- **WORK INSTRUCTIONS**: Whichever lines of the material contain "pixels", copy each of them.

[RECORDS TO PROCESS Boundary: Start]

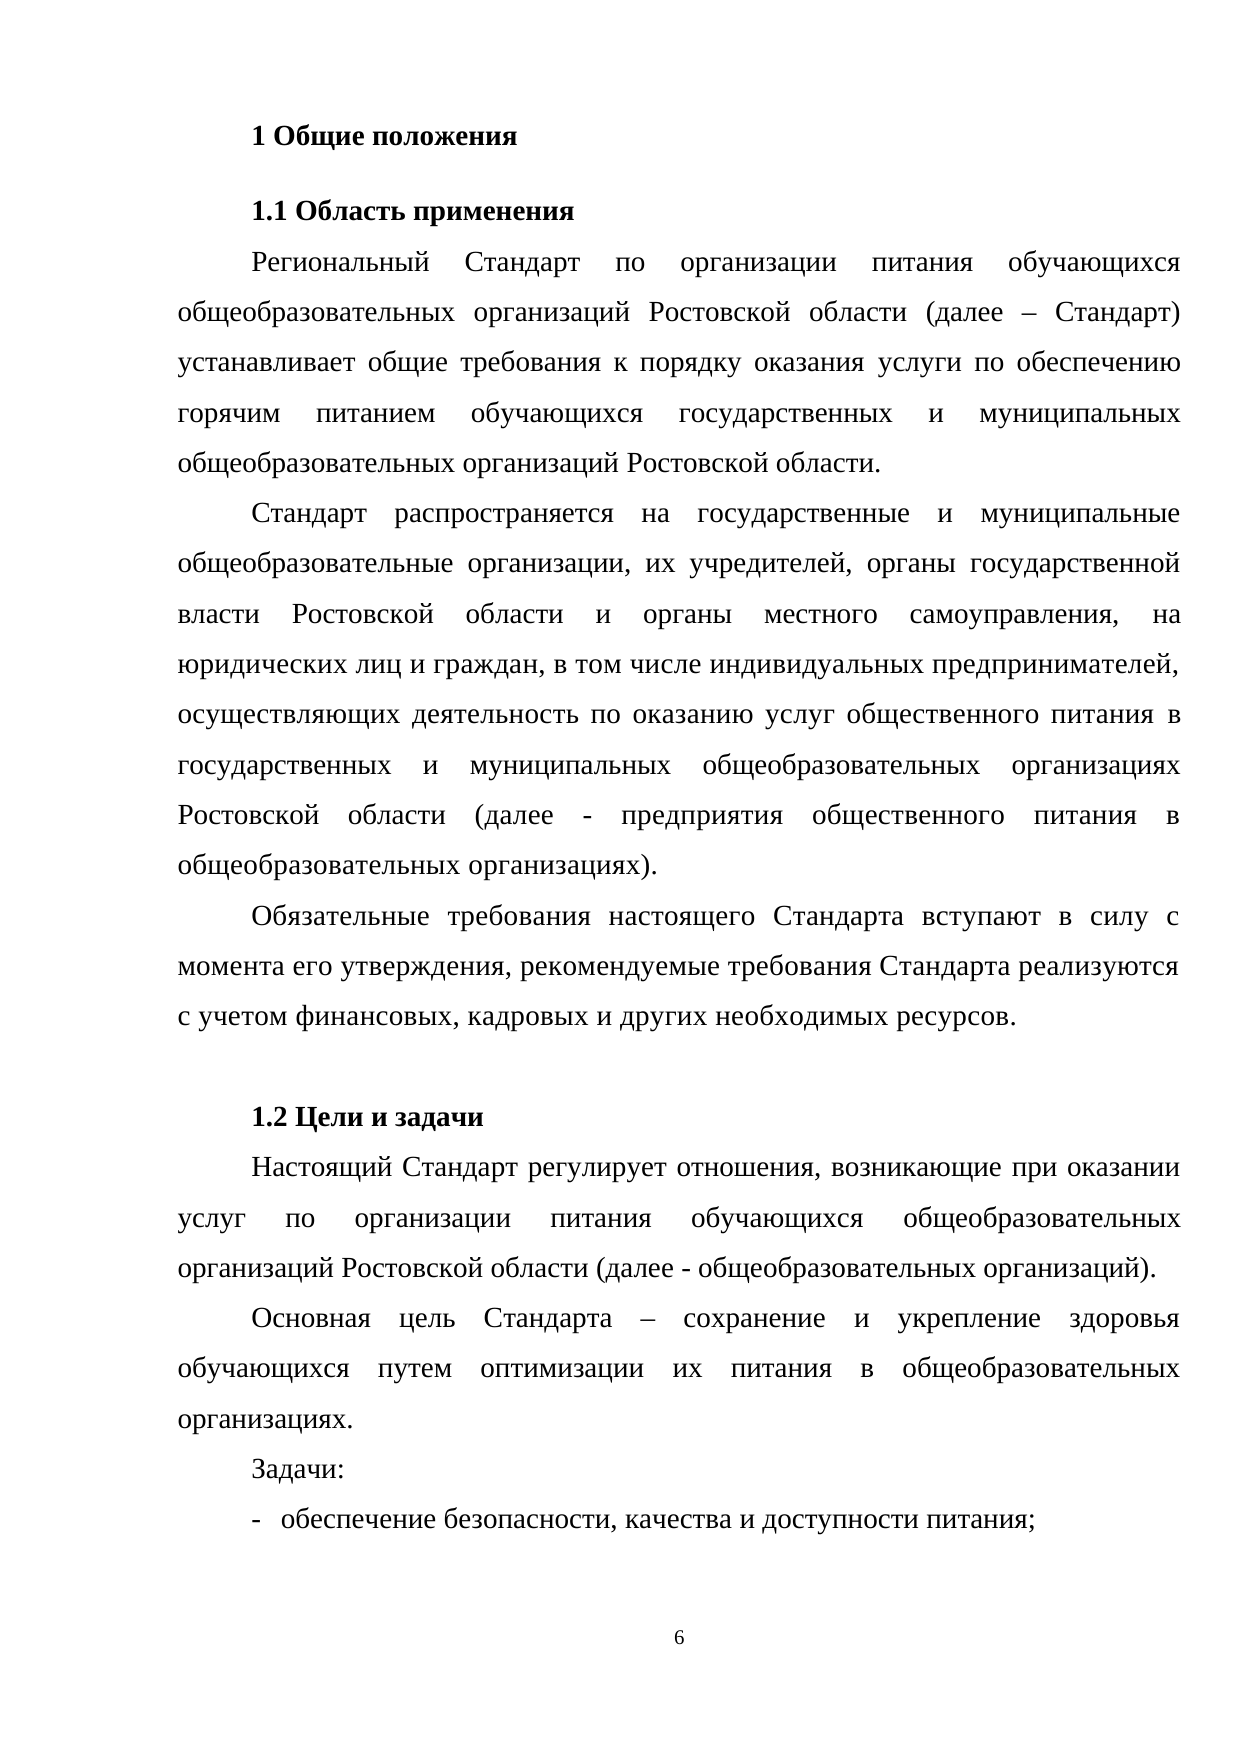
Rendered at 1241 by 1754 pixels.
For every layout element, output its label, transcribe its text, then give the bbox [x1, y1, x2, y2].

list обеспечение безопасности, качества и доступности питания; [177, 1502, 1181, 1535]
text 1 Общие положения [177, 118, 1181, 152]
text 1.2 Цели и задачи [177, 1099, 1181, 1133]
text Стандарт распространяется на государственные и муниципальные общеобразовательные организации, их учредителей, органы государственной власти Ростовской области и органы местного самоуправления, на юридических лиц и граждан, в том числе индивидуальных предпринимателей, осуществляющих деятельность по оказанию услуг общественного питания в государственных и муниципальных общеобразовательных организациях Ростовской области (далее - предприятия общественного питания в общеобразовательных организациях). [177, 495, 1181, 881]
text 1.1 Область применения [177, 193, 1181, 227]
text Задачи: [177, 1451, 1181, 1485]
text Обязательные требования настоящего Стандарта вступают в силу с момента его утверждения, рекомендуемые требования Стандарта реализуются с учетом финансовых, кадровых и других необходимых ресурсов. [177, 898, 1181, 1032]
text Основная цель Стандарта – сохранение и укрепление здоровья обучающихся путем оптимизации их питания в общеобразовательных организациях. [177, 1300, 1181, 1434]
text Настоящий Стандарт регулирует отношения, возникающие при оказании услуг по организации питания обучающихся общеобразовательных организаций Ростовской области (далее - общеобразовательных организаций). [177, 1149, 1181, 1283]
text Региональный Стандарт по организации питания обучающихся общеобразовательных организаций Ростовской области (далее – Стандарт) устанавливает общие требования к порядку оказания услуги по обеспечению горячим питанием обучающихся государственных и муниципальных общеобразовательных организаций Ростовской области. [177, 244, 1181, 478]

[RECORDS TO PROCESS Boundary: End]
[RECORDS TO PROCESS Boundary: Start]

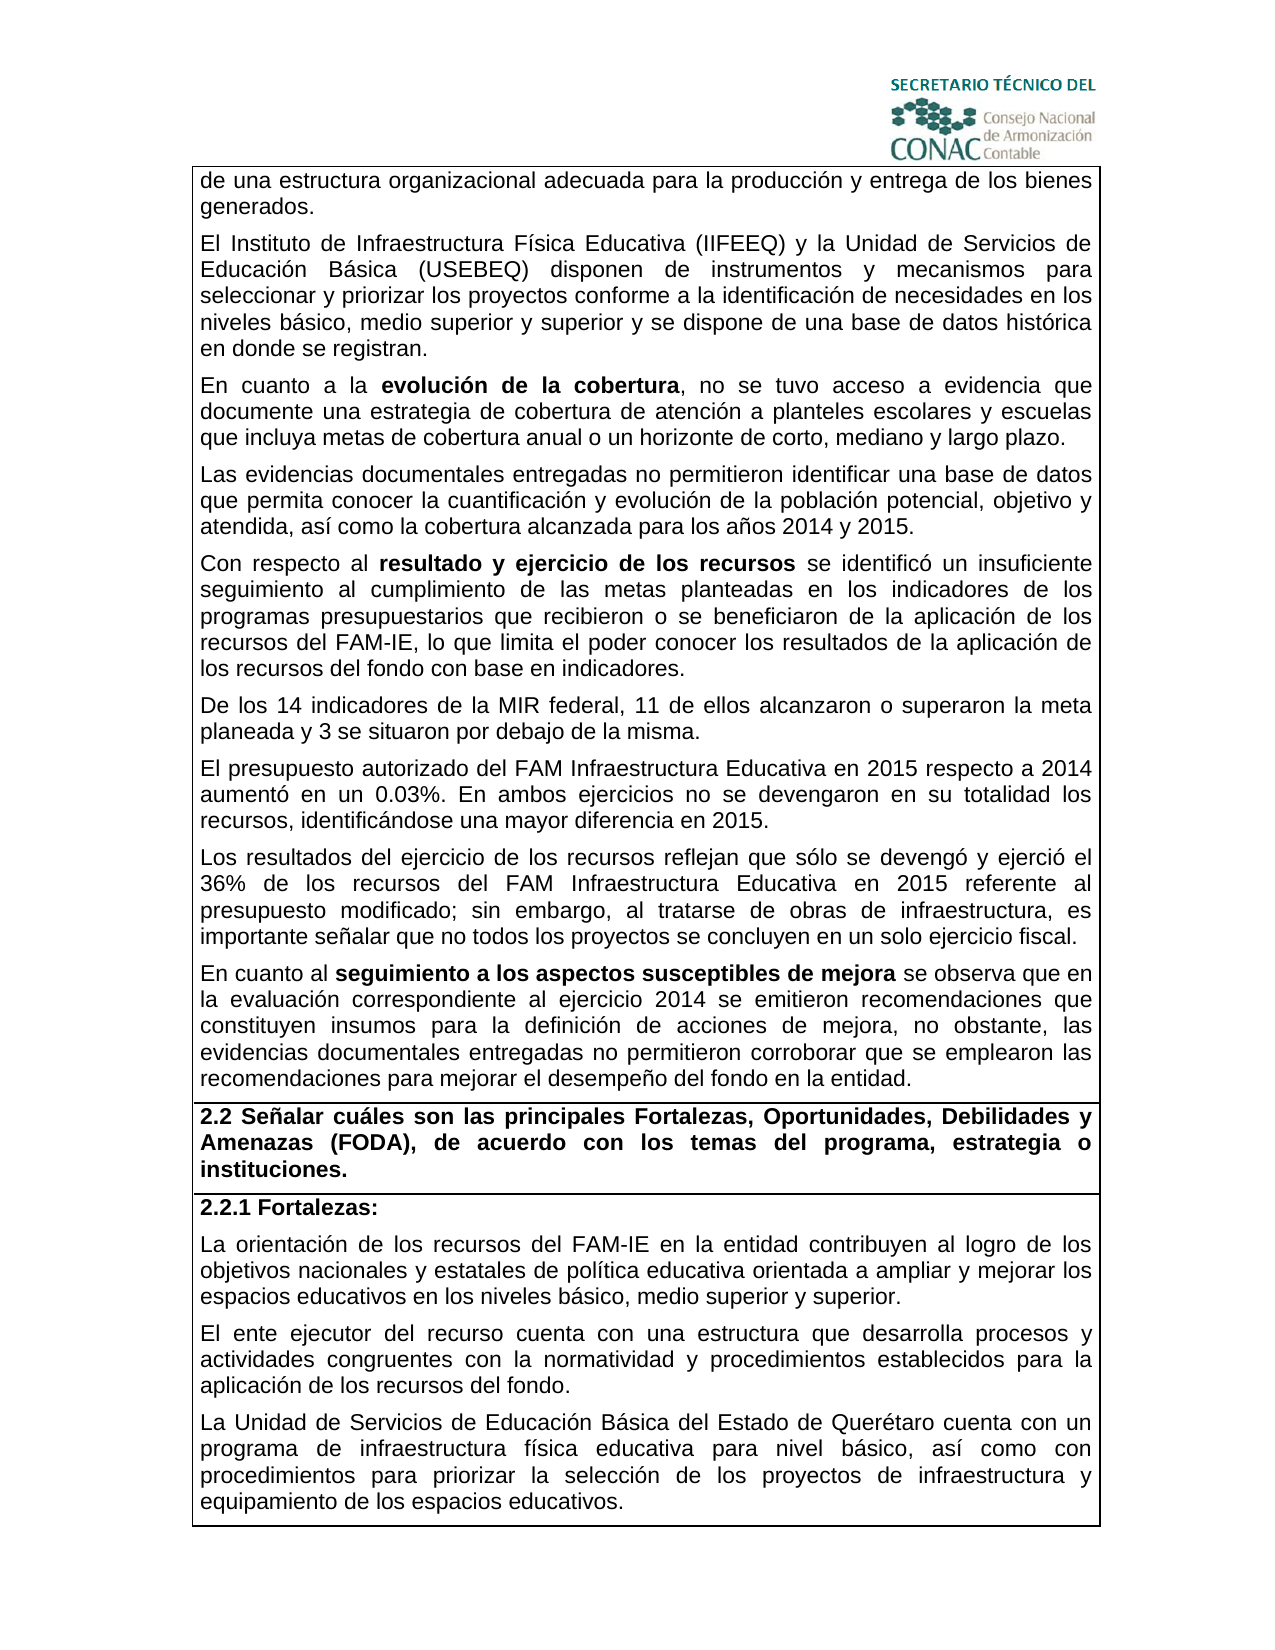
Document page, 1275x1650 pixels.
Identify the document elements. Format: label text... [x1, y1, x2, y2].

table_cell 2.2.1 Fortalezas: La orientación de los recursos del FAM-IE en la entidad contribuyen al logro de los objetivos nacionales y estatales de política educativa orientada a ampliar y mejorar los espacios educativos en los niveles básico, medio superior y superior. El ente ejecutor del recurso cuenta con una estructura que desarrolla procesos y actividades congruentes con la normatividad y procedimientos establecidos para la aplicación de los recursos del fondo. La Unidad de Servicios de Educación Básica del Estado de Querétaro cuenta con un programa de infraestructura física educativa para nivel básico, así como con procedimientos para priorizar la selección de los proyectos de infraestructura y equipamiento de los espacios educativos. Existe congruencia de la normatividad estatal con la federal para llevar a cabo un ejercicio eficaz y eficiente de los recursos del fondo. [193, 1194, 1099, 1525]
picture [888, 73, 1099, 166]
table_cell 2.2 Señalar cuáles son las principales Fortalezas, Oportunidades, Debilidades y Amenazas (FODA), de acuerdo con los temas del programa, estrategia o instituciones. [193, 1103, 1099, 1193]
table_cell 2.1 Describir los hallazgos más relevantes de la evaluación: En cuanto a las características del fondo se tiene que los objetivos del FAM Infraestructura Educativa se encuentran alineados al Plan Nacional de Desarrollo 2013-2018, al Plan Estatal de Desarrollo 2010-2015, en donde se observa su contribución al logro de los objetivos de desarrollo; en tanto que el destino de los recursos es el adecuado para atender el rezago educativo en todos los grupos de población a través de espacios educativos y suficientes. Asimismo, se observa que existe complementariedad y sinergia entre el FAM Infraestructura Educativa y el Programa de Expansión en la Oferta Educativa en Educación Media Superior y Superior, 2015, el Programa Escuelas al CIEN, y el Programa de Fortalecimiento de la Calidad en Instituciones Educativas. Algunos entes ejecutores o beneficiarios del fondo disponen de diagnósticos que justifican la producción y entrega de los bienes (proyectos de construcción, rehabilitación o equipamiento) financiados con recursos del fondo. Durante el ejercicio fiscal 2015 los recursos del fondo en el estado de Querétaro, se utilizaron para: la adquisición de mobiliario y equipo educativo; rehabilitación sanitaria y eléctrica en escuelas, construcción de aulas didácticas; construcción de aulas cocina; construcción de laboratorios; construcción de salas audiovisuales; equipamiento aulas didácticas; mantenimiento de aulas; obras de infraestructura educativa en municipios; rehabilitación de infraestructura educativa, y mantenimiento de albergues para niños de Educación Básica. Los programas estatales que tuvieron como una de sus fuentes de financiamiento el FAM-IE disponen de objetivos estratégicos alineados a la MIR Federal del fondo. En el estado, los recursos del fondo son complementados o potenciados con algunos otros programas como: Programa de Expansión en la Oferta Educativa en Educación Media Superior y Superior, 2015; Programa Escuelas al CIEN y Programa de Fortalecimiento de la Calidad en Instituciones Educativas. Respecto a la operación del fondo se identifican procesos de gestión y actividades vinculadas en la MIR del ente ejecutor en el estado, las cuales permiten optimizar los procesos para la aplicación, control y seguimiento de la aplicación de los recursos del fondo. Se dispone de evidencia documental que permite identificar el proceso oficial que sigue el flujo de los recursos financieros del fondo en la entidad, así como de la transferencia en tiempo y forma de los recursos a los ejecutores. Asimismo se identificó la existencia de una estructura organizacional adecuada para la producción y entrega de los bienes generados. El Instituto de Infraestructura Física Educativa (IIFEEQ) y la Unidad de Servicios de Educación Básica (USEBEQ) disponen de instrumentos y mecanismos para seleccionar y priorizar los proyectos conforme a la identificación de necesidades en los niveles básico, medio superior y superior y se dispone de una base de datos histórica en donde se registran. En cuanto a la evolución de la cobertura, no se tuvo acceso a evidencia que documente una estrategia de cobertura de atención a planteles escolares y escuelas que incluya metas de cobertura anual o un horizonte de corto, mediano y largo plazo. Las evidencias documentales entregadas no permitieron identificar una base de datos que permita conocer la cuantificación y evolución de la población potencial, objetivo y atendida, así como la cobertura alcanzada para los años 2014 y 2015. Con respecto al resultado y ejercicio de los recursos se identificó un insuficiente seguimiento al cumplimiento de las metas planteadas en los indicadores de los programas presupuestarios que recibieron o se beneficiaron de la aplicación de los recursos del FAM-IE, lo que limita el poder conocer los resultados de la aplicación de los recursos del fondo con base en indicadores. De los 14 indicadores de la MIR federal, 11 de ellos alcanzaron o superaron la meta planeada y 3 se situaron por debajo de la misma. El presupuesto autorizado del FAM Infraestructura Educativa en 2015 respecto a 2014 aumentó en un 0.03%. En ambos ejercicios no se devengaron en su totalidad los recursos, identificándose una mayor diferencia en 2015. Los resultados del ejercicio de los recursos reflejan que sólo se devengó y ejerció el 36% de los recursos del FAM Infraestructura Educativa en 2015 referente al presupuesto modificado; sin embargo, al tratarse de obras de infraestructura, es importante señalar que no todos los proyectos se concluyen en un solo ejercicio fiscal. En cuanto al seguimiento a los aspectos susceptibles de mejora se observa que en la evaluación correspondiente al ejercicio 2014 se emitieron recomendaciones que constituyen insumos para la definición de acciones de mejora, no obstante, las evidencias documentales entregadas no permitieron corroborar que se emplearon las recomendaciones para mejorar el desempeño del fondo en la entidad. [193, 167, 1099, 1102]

[RECORDS TO PROCESS Boundary: End]
[RECORDS TO PROCESS Boundary: Start]

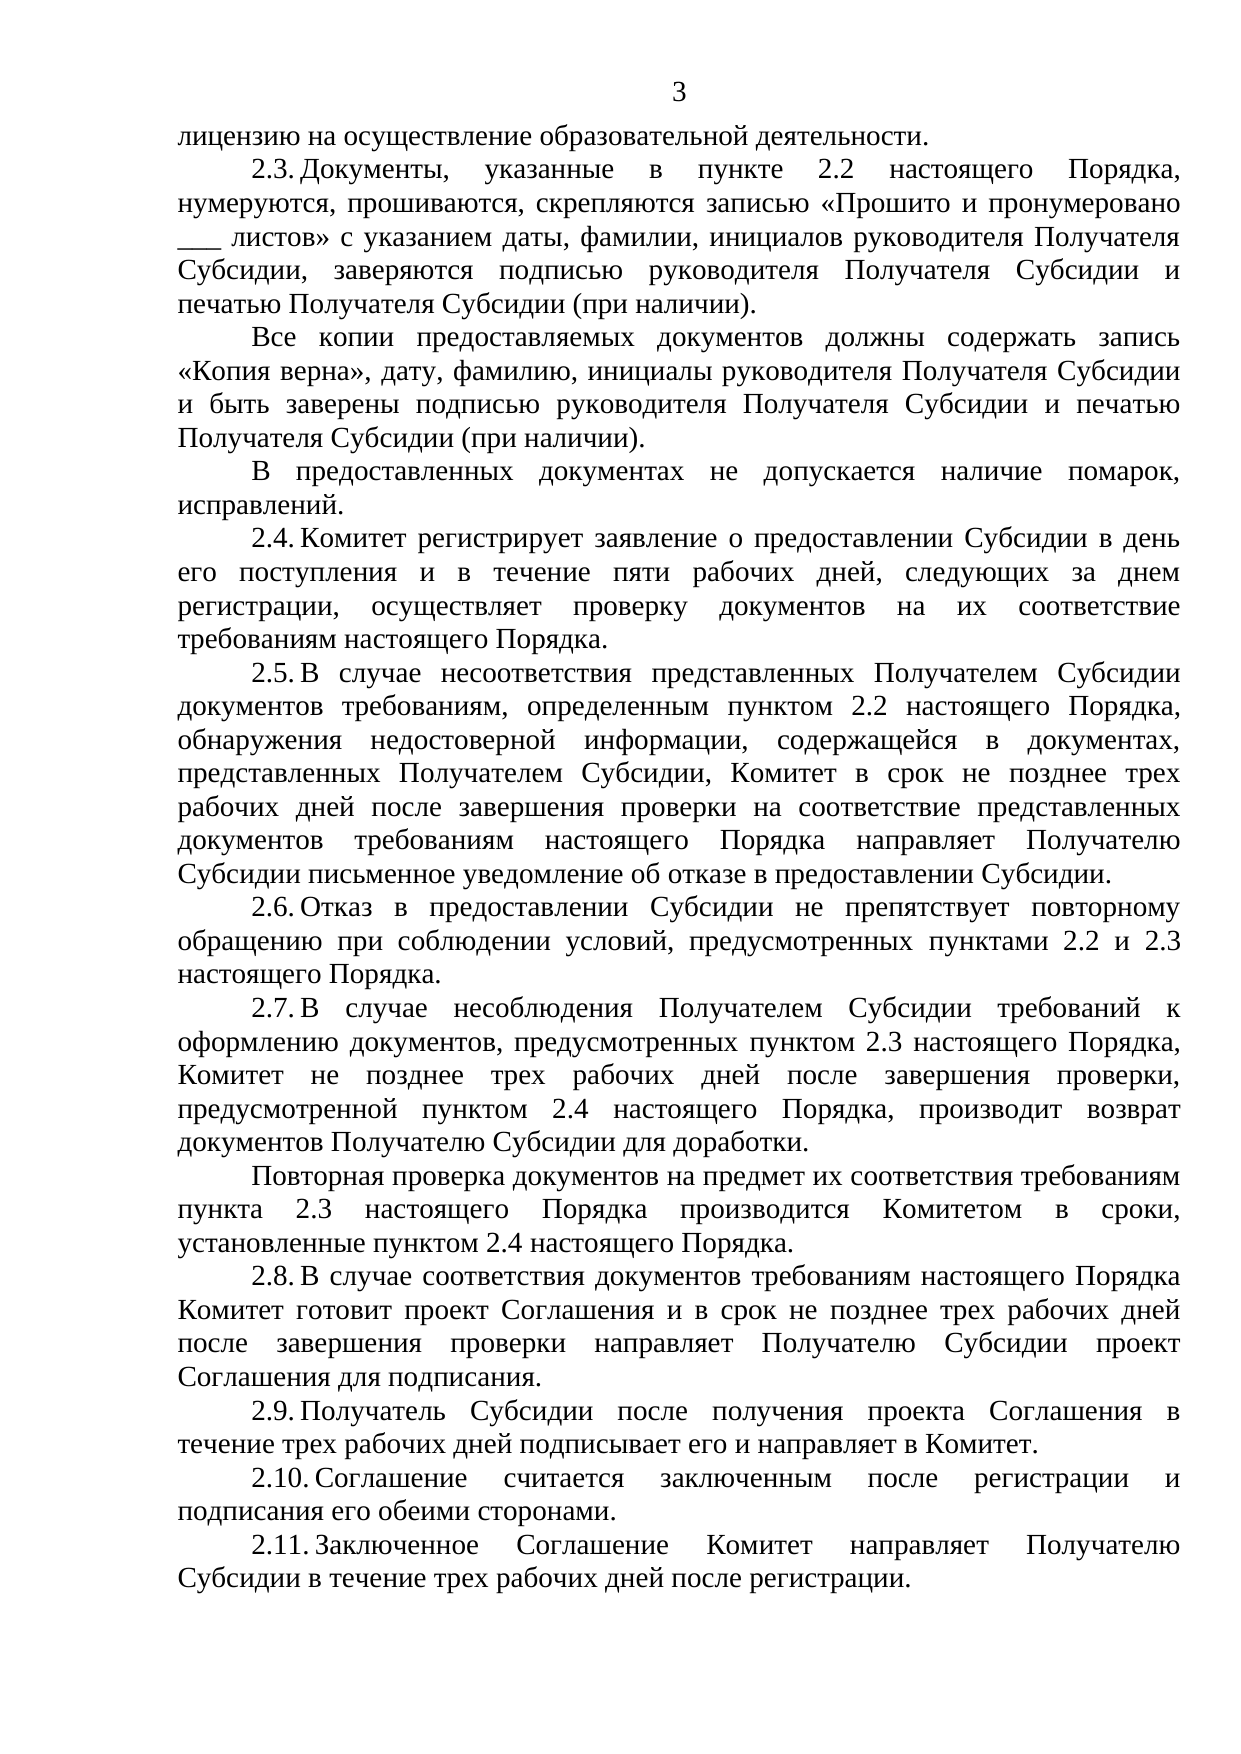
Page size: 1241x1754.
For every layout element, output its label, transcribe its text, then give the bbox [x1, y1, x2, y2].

[RECORDS TO PROCESS Boundary: End]

- **RESPONSE TO THIS EXERCISE**:
Rendered at 1241 by 1754 pixels.
Document page, 1275x1650 pixels.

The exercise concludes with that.